_Text excerpt_:
<<<<

A trigger is a rule you set in your email marketing tool that tells your flow when to run. Your email tool will have several pre-built triggers that you can choose based on when you want to reach customers.
Your email automation runs when the trigger activates. Provided your contact passes any audience filters or frequency rules you set, the email sends. For example, your welcome series triggers on form signup, your tool checks they’re a new subscriber, and the first email goes out.
There are five triggers you’ll primarily use in your marketing:
- Behavior-based, for targeting customer actions, such as abandoning carts and product pages
- Time-based, send to people after X amount of days, weeks, or months
- Date-based, these effectively run off the calendar for the likes of anniversary messages
- Lifecycle-based, sends emails as people move through their customer journey, such as from first-time to repeat buyer
- Cross-channel, such as reminder emails triggering SMS flows, and in-store purchases triggering email receipts
How email triggers work in practice
An email trigger on its own tells your tool when something has happened. The conditions you wrap around it decide whether that moment is worth emailing about, because not every customer who hits a trigger should get the email.
Conditions are the filters you set alongside the trigger, audience rules, frequency caps, and exit conditions to narrow who qualifies for the flow.
Browse abandonment is a good example. A customer views a product page. But you don’t want to email everyone who lands on a product. What about the customer who bought it yesterday? Or the one who’s already had three abandonment emails this week?
So, the flow runs through a few checks. The page view happens, your tool registers it, and it then runs the conditions you’ve set. If they pass, the abandonment email goes out. If not, the flow exits, and they don’t hear from you.
The trigger picks up the moment. The conditions decide whether to act on it. That combination is what makes a triggered email feel timely instead of just frequent.
The most common email automation triggers
These are the triggers most ecommerce stores set up first because they target the most significant revenue-generating moments:
Signup and list entry
Triggers when someone subscribes to your list, usually through a signup form, popup, or a checkout opt-in. Your welcome series runs from it, and it’s also where lead magnet delivery happens (sign up for the discount code, get the email).
The signup form is also an opportunity to collect zero-party data by asking subscribers what they’re interested in, so the welcome flow speaks directly to them.
May the Growth be with You used this approach to personalize welcome emails for its clients and hit a 68.8% click-to-order conversion rate.
Purchase completion
The customer pays, and the order’s in. That’s your moment for the order confirmation, then a review request a week or two later, cross-sells based on what they bought, and a longer post-purchase sequence that earns the second order.
To’ak Chocolate built its purchase completion flow around storytelling rather than discounting and grew email revenue 460% in six months.
Cart abandonment
Triggers when a customer adds something to their cart but doesn’t complete checkout within a set window. Your tool registers the abandonment and runs the recovery flow, with the abandoned items, prices, and a saved cart link pulled straight into the email.
Revenue recovery is the goal, with 76% of all automation-based email orders coming from abandoned cart and welcome emails in 2025.
Browse and product abandonment
Sits further up the funnel than cart abandonment. Someone’s looking at a product but hasn’t put anything in the basket, so the email needs to do more reminding than convincing.

>>>>

_Record set_:
<<<<

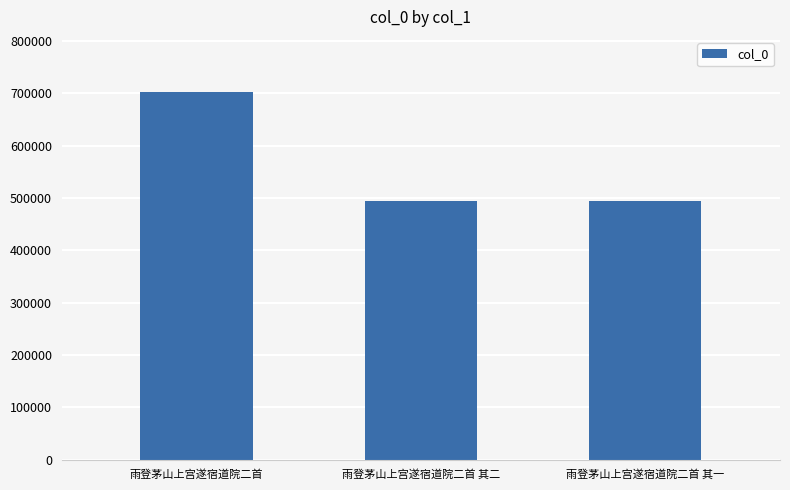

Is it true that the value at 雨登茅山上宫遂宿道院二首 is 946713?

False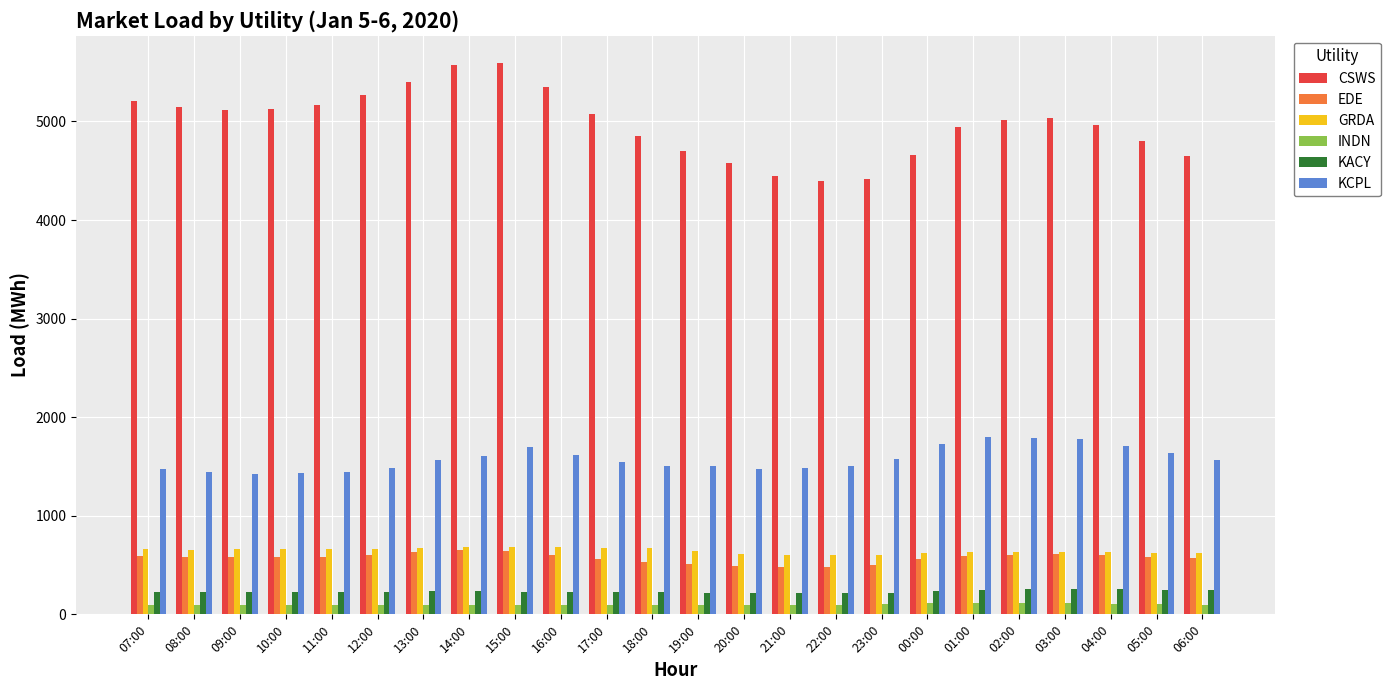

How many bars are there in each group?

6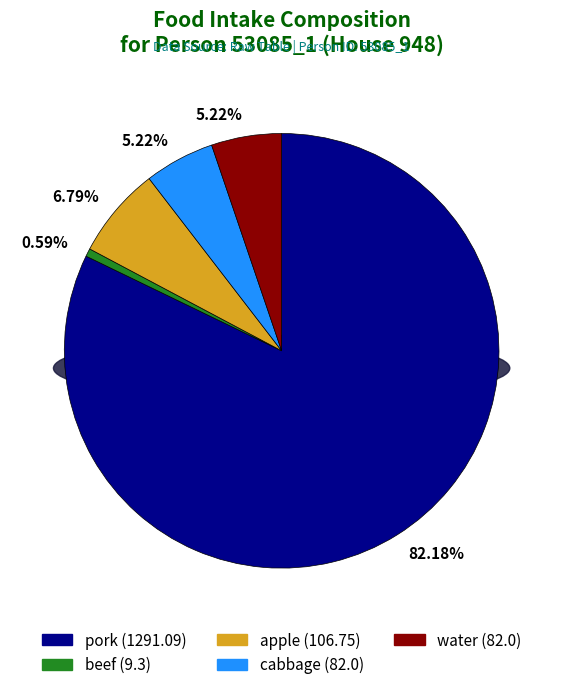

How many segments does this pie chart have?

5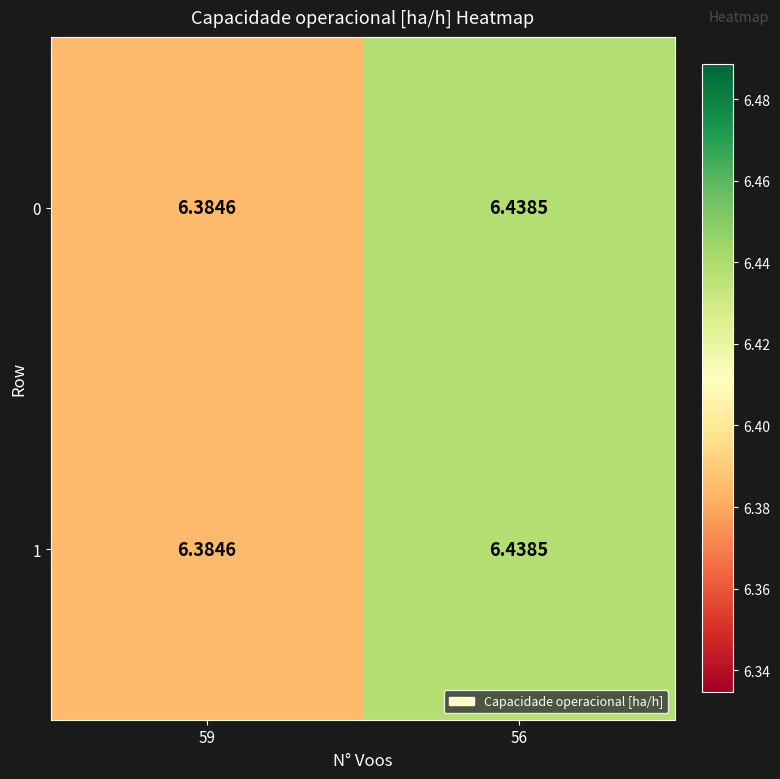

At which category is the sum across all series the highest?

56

>>>>

Name the five kinds of triggers that the email triggers text says you'll primarily use in your marketing. Rely only on the email triggers text for this.

_Solved problem_:
- Behavior-based
- Time-based
- Date-based
- Lifecycle-based
- Cross-channel